Work to do
Give every line of the records below as a JSON list of strings, one string per line, leaving out any blank lines.

Rows from a dataset:

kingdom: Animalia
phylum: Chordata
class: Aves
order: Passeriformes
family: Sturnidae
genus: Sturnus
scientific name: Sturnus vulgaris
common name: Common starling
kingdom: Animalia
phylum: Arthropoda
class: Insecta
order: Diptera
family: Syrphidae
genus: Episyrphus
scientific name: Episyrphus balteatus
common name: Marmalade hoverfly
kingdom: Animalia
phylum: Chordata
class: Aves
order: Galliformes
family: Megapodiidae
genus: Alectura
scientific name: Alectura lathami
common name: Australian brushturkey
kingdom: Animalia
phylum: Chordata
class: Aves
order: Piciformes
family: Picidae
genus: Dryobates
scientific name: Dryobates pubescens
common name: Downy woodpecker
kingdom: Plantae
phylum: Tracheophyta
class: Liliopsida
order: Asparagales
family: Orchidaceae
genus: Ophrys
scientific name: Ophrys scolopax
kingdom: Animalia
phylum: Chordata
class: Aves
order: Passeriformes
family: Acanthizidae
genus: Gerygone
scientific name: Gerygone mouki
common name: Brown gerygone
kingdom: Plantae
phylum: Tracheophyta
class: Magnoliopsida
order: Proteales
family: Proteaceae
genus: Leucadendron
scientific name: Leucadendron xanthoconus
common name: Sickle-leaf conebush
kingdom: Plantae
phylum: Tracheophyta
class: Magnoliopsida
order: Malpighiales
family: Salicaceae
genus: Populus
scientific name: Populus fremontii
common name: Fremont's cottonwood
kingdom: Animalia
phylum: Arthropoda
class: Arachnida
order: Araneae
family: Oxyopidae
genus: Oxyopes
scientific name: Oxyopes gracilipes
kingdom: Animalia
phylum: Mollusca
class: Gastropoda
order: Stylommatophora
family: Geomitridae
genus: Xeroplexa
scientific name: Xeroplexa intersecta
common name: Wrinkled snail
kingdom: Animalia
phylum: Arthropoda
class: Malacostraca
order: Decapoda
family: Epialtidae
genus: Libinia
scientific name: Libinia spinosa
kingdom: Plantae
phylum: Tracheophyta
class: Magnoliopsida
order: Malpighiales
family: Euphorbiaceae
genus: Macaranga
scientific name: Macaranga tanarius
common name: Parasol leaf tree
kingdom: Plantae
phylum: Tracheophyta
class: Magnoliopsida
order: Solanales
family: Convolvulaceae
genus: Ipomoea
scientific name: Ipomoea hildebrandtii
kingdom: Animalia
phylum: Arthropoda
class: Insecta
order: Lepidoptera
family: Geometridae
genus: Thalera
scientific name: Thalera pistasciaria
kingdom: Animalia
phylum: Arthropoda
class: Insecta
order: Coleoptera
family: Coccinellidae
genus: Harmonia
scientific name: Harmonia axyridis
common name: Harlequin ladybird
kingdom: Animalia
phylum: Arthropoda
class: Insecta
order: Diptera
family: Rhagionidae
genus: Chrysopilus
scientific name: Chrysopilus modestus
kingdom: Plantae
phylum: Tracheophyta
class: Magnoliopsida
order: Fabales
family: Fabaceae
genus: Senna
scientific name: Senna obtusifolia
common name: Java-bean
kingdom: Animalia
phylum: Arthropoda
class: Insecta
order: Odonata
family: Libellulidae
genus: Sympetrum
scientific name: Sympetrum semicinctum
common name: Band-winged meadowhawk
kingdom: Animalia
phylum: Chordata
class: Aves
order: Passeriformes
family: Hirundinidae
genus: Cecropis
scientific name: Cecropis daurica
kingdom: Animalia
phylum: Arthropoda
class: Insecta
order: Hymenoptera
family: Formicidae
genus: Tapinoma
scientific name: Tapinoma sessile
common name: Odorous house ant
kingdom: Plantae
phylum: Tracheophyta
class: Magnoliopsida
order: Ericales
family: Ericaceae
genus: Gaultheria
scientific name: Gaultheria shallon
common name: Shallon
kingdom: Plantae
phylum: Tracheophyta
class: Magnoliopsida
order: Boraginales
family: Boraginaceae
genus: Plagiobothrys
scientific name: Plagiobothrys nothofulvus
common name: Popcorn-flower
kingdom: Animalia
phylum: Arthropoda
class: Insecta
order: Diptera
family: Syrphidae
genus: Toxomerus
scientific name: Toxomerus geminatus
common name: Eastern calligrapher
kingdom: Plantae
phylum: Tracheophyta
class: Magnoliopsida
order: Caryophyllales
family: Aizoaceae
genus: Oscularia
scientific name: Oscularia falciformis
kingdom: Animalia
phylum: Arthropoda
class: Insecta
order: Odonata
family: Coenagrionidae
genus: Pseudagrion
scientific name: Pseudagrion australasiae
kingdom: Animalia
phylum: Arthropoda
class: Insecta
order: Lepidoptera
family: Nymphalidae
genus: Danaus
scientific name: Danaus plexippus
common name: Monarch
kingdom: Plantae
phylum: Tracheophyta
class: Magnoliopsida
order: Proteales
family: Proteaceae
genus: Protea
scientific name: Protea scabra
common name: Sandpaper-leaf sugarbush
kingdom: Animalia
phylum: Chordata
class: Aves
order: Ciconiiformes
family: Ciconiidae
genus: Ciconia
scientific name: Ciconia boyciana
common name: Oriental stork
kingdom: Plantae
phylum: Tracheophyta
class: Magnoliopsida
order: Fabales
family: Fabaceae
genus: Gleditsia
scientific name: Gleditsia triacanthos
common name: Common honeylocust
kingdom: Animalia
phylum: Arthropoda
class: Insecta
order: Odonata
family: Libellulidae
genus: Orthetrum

Worked answer
[
  "kingdom: Animalia",
  "phylum: Chordata",
  "class: Aves",
  "order: Passeriformes",
  "family: Sturnidae",
  "genus: Sturnus",
  "scientific name: Sturnus vulgaris",
  "common name: Common starling",
  "kingdom: Animalia",
  "phylum: Arthropoda",
  "class: Insecta",
  "order: Diptera",
  "family: Syrphidae",
  "genus: Episyrphus",
  "scientific name: Episyrphus balteatus",
  "common name: Marmalade hoverfly",
  "kingdom: Animalia",
  "phylum: Chordata",
  "class: Aves",
  "order: Galliformes",
  "family: Megapodiidae",
  "genus: Alectura",
  "scientific name: Alectura lathami",
  "common name: Australian brushturkey",
  "kingdom: Animalia",
  "phylum: Chordata",
  "class: Aves",
  "order: Piciformes",
  "family: Picidae",
  "genus: Dryobates",
  "scientific name: Dryobates pubescens",
  "common name: Downy woodpecker",
  "kingdom: Plantae",
  "phylum: Tracheophyta",
  "class: Liliopsida",
  "order: Asparagales",
  "family: Orchidaceae",
  "genus: Ophrys",
  "scientific name: Ophrys scolopax",
  "kingdom: Animalia",
  "phylum: Chordata",
  "class: Aves",
  "order: Passeriformes",
  "family: Acanthizidae",
  "genus: Gerygone",
  "scientific name: Gerygone mouki",
  "common name: Brown gerygone",
  "kingdom: Plantae",
  "phylum: Tracheophyta",
  "class: Magnoliopsida",
  "order: Proteales",
  "family: Proteaceae",
  "genus: Leucadendron",
  "scientific name: Leucadendron xanthoconus",
  "common name: Sickle-leaf conebush",
  "kingdom: Plantae",
  "phylum: Tracheophyta",
  "class: Magnoliopsida",
  "order: Malpighiales",
  "family: Salicaceae",
  "genus: Populus",
  "scientific name: Populus fremontii",
  "common name: Fremont's cottonwood",
  "kingdom: Animalia",
  "phylum: Arthropoda",
  "class: Arachnida",
  "order: Araneae",
  "family: Oxyopidae",
  "genus: Oxyopes",
  "scientific name: Oxyopes gracilipes",
  "kingdom: Animalia",
  "phylum: Mollusca",
  "class: Gastropoda",
  "order: Stylommatophora",
  "family: Geomitridae",
  "genus: Xeroplexa",
  "scientific name: Xeroplexa intersecta",
  "common name: Wrinkled snail",
  "kingdom: Animalia",
  "phylum: Arthropoda",
  "class: Malacostraca",
  "order: Decapoda",
  "family: Epialtidae",
  "genus: Libinia",
  "scientific name: Libinia spinosa",
  "kingdom: Plantae",
  "phylum: Tracheophyta",
  "class: Magnoliopsida",
  "order: Malpighiales",
  "family: Euphorbiaceae",
  "genus: Macaranga",
  "scientific name: Macaranga tanarius",
  "common name: Parasol leaf tree",
  "kingdom: Plantae",
  "phylum: Tracheophyta",
  "class: Magnoliopsida",
  "order: Solanales",
  "family: Convolvulaceae",
  "genus: Ipomoea",
  "scientific name: Ipomoea hildebrandtii",
  "kingdom: Animalia",
  "phylum: Arthropoda",
  "class: Insecta",
  "order: Lepidoptera",
  "family: Geometridae",
  "genus: Thalera",
  "scientific name: Thalera pistasciaria",
  "kingdom: Animalia",
  "phylum: Arthropoda",
  "class: Insecta",
  "order: Coleoptera",
  "family: Coccinellidae",
  "genus: Harmonia",
  "scientific name: Harmonia axyridis",
  "common name: Harlequin ladybird",
  "kingdom: Animalia",
  "phylum: Arthropoda",
  "class: Insecta",
  "order: Diptera",
  "family: Rhagionidae",
  "genus: Chrysopilus",
  "scientific name: Chrysopilus modestus",
  "kingdom: Plantae",
  "phylum: Tracheophyta",
  "class: Magnoliopsida",
  "order: Fabales",
  "family: Fabaceae",
  "genus: Senna",
  "scientific name: Senna obtusifolia",
  "common name: Java-bean",
  "kingdom: Animalia",
  "phylum: Arthropoda",
  "class: Insecta",
  "order: Odonata",
  "family: Libellulidae",
  "genus: Sympetrum",
  "scientific name: Sympetrum semicinctum",
  "common name: Band-winged meadowhawk",
  "kingdom: Animalia",
  "phylum: Chordata",
  "class: Aves",
  "order: Passeriformes",
  "family: Hirundinidae",
  "genus: Cecropis",
  "scientific name: Cecropis daurica",
  "kingdom: Animalia",
  "phylum: Arthropoda",
  "class: Insecta",
  "order: Hymenoptera",
  "family: Formicidae",
  "genus: Tapinoma",
  "scientific name: Tapinoma sessile",
  "common name: Odorous house ant",
  "kingdom: Plantae",
  "phylum: Tracheophyta",
  "class: Magnoliopsida",
  "order: Ericales",
  "family: Ericaceae",
  "genus: Gaultheria",
  "scientific name: Gaultheria shallon",
  "common name: Shallon",
  "kingdom: Plantae",
  "phylum: Tracheophyta",
  "class: Magnoliopsida",
  "order: Boraginales",
  "family: Boraginaceae",
  "genus: Plagiobothrys",
  "scientific name: Plagiobothrys nothofulvus",
  "common name: Popcorn-flower",
  "kingdom: Animalia",
  "phylum: Arthropoda",
  "class: Insecta",
  "order: Diptera",
  "family: Syrphidae",
  "genus: Toxomerus",
  "scientific name: Toxomerus geminatus",
  "common name: Eastern calligrapher",
  "kingdom: Plantae",
  "phylum: Tracheophyta",
  "class: Magnoliopsida",
  "order: Caryophyllales",
  "family: Aizoaceae",
  "genus: Oscularia",
  "scientific name: Oscularia falciformis",
  "kingdom: Animalia",
  "phylum: Arthropoda",
  "class: Insecta",
  "order: Odonata",
  "family: Coenagrionidae",
  "genus: Pseudagrion",
  "scientific name: Pseudagrion australasiae",
  "kingdom: Animalia",
  "phylum: Arthropoda",
  "class: Insecta",
  "order: Lepidoptera",
  "family: Nymphalidae",
  "genus: Danaus",
  "scientific name: Danaus plexippus",
  "common name: Monarch",
  "kingdom: Plantae",
  "phylum: Tracheophyta",
  "class: Magnoliopsida",
  "order: Proteales",
  "family: Proteaceae",
  "genus: Protea",
  "scientific name: Protea scabra",
  "common name: Sandpaper-leaf sugarbush",
  "kingdom: Animalia",
  "phylum: Chordata",
  "class: Aves",
  "order: Ciconiiformes",
  "family: Ciconiidae",
  "genus: Ciconia",
  "scientific name: Ciconia boyciana",
  "common name: Oriental stork",
  "kingdom: Plantae",
  "phylum: Tracheophyta",
  "class: Magnoliopsida",
  "order: Fabales",
  "family: Fabaceae",
  "genus: Gleditsia",
  "scientific name: Gleditsia triacanthos",
  "common name: Common honeylocust",
  "kingdom: Animalia",
  "phylum: Arthropoda",
  "class: Insecta",
  "order: Odonata",
  "family: Libellulidae",
  "genus: Orthetrum"
]